- DATA SHOWN:
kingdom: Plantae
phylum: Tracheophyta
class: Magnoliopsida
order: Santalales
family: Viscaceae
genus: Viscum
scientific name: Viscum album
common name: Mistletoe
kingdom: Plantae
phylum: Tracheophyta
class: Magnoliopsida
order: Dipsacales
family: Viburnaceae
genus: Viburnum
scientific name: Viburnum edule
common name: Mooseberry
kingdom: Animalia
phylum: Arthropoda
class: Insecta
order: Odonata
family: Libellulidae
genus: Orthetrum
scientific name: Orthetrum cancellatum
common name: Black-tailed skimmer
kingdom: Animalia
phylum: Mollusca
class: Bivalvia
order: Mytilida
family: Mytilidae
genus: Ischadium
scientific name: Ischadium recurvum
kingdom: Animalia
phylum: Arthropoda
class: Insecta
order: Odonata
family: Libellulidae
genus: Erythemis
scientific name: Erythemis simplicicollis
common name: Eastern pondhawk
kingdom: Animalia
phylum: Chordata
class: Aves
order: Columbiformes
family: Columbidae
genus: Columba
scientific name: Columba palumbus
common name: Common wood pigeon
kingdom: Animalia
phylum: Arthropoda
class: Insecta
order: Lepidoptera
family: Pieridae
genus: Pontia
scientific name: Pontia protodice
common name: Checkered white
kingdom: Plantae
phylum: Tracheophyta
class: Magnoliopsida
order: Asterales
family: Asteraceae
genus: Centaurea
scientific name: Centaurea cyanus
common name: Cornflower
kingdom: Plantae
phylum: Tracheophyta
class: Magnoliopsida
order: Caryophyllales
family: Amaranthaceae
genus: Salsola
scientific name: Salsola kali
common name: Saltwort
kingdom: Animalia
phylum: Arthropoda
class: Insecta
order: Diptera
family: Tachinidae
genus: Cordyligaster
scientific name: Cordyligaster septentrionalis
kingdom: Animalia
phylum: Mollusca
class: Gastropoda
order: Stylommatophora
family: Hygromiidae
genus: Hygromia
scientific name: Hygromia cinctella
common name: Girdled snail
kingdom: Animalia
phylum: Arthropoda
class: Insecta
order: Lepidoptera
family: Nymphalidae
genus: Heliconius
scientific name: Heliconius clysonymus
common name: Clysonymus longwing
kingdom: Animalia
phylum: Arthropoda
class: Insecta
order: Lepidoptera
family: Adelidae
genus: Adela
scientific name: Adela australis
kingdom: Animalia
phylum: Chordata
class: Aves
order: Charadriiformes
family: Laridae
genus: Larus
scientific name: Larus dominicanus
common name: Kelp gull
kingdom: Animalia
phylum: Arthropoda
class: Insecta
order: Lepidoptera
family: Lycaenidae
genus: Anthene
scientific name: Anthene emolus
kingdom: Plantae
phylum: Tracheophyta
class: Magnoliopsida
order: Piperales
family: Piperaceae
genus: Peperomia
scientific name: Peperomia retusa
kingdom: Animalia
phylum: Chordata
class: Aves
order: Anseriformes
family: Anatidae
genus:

- WHAT IS NEEDED: Reproduce the lines above verbatim.

- WRITTEN RESPONSE:
kingdom: Plantae
phylum: Tracheophyta
class: Magnoliopsida
order: Santalales
family: Viscaceae
genus: Viscum
scientific name: Viscum album
common name: Mistletoe
kingdom: Plantae
phylum: Tracheophyta
class: Magnoliopsida
order: Dipsacales
family: Viburnaceae
genus: Viburnum
scientific name: Viburnum edule
common name: Mooseberry
kingdom: Animalia
phylum: Arthropoda
class: Insecta
order: Odonata
family: Libellulidae
genus: Orthetrum
scientific name: Orthetrum cancellatum
common name: Black-tailed skimmer
kingdom: Animalia
phylum: Mollusca
class: Bivalvia
order: Mytilida
family: Mytilidae
genus: Ischadium
scientific name: Ischadium recurvum
kingdom: Animalia
phylum: Arthropoda
class: Insecta
order: Odonata
family: Libellulidae
genus: Erythemis
scientific name: Erythemis simplicicollis
common name: Eastern pondhawk
kingdom: Animalia
phylum: Chordata
class: Aves
order: Columbiformes
family: Columbidae
genus: Columba
scientific name: Columba palumbus
common name: Common wood pigeon
kingdom: Animalia
phylum: Arthropoda
class: Insecta
order: Lepidoptera
family: Pieridae
genus: Pontia
scientific name: Pontia protodice
common name: Checkered white
kingdom: Plantae
phylum: Tracheophyta
class: Magnoliopsida
order: Asterales
family: Asteraceae
genus: Centaurea
scientific name: Centaurea cyanus
common name: Cornflower
kingdom: Plantae
phylum: Tracheophyta
class: Magnoliopsida
order: Caryophyllales
family: Amaranthaceae
genus: Salsola
scientific name: Salsola kali
common name: Saltwort
kingdom: Animalia
phylum: Arthropoda
class: Insecta
order: Diptera
family: Tachinidae
genus: Cordyligaster
scientific name: Cordyligaster septentrionalis
kingdom: Animalia
phylum: Mollusca
class: Gastropoda
order: Stylommatophora
family: Hygromiidae
genus: Hygromia
scientific name: Hygromia cinctella
common name: Girdled snail
kingdom: Animalia
phylum: Arthropoda
class: Insecta
order: Lepidoptera
family: Nymphalidae
genus: Heliconius
scientific name: Heliconius clysonymus
common name: Clysonymus longwing
kingdom: Animalia
phylum: Arthropoda
class: Insecta
order: Lepidoptera
family: Adelidae
genus: Adela
scientific name: Adela australis
kingdom: Animalia
phylum: Chordata
class: Aves
order: Charadriiformes
family: Laridae
genus: Larus
scientific name: Larus dominicanus
common name: Kelp gull
kingdom: Animalia
phylum: Arthropoda
class: Insecta
order: Lepidoptera
family: Lycaenidae
genus: Anthene
scientific name: Anthene emolus
kingdom: Plantae
phylum: Tracheophyta
class: Magnoliopsida
order: Piperales
family: Piperaceae
genus: Peperomia
scientific name: Peperomia retusa
kingdom: Animalia
phylum: Chordata
class: Aves
order: Anseriformes
family: Anatidae
genus:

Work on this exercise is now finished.